# Use Cases of SVD
## 1 Latent Semantic Indexing (LSI) for Topic Modeling (Blei 2012)
![[Pasted image 20230503113334.png|700]]
Given a large corpus of $n$ documents:
- Fix a *vocabulary*, say of $V$ words.
- *Bag-of-words* representation for documents: each document becomes a vector of length $V$, with one coordinate per word.
- The corpus is an $n \times V$ matrix, one row per document.
![[Pasted image 20230503113504.png|200]]
*Goal*: Represent matrix $M$ concisely - Use SVD to get an approximation to $M$ (for small $k$)
- Approximate each document as a linear combination of topics
- $\Psi$ is the topic matrix. $\text{doc1}\approx\sum\limits_{j=1}^k \theta_{1j}\psi_j=\theta_1\Psi$
![[Pasted image 20230503114914.png|600]]
Think of this as a topic model with $k$ topics.
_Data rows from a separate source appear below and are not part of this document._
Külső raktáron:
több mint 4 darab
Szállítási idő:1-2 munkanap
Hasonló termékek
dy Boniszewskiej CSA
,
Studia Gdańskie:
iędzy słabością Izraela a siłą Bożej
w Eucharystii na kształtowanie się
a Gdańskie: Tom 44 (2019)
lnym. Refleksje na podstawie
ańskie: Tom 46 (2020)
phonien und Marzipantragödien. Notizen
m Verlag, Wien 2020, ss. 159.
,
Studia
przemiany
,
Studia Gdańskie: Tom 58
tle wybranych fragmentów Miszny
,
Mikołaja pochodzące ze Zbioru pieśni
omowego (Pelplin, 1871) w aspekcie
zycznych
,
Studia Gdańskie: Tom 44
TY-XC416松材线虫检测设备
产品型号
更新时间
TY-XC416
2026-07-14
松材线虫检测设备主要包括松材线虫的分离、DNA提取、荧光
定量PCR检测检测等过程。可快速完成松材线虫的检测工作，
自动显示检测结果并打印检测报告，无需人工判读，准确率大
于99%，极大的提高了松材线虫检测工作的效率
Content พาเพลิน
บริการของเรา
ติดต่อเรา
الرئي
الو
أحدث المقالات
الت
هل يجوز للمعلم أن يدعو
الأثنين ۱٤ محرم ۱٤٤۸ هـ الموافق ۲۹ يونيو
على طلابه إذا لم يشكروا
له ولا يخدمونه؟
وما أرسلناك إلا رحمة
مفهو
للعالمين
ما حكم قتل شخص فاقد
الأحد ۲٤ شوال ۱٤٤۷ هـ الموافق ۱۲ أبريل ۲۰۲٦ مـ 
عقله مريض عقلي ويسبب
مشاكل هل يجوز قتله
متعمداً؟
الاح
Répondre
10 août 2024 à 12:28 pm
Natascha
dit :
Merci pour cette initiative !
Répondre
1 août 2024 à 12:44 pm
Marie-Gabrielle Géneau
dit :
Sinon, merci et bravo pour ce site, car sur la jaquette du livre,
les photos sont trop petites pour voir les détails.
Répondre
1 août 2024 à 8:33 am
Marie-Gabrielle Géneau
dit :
- $\Psi_j$ is a vector of length $V$ describing topic $j$ : coefficient $\Psi_{j w}$ is large if word $w$ appears often in that topic.
- Each document is a combination of topics: $\theta_{i j}=$ weight of topic $j$ in doc $i$.
- Document $i$ originally represented by $i$-th row of $M$, a vector in $\mathbb{R}^V$.
- Can instead use $\theta_i \in \mathbb{R}^k$, a more concise "semantic" representation.
## 2 Non-neg Matrix Factorization
*Goal*: Again, approximate a matrix $M\in \mathbb{R}_{}^{p\times q}$ by: $\hat{M}=\underset{p\times k}{\underbrace{ U }}\underset{k\times q}{\underbrace{ W }}$
- Such that $U,W$ have non-negatives entries
- And $\sum_{i,j}(M_{ij}-\hat{M}_{ij})$ is minimized
- This problem is *intractable*
## 3 Collaborative Filtering (Koren et,al. 2009)
*Recommender systems*: matching customers with products.
- Given: data on prior purchases/interests of users
- Recommend: further products of interest
- Prototypical example: Netflix.
***Collaborative filtering*** (a successful approach)
- Model dependencies between different products, and between different users.
- Can give reasonable recommendations to a relatively new user.
- Two strategies for collaborative filtering:
- 1) *Neighborhood methods*
- 2) *Latent factor methods*: Embed users and movies in low-dim space
### Latent factor methods
Generative movie, user embeddings using SVD. User ratings are assembled in a large matrix $M$:
![[Pasted image 20230503125239.png|200]]
- Not rated $=0$, otherwise scores 1-5. For $n$ users and $p$ movies, this has size $n \times p$.
- Most of the entries are unavailable, and we'd like to predict these.
- Idea: Get best low-rank approximation of $M$, and use to fill in the missing entries.
*Method*: Use the best rank-$k$ approximation $M\approx UW^\top$
![[Pasted image 20230503125521.png|500]]
- User i's rating of movie $j$ is approximated as $M_{i j} \approx u_i \cdot w_j$
- $U$ is the user embedding matrix, $W^\top$ is the movie embedding matrix.
### Weighted SVD
Given $p\times q$ matrix $M$ and a target rank $k$ and weights $\set{w_{ij}: \;1\leq i \leq p,\;1\leq j\leq q}$ .
- Find a rank-$k$ approximation $\hat{M}$ s.t. $\sum_{ij}w_{ij}(M_{ij}-\hat{M}_{ij})$ is minimized.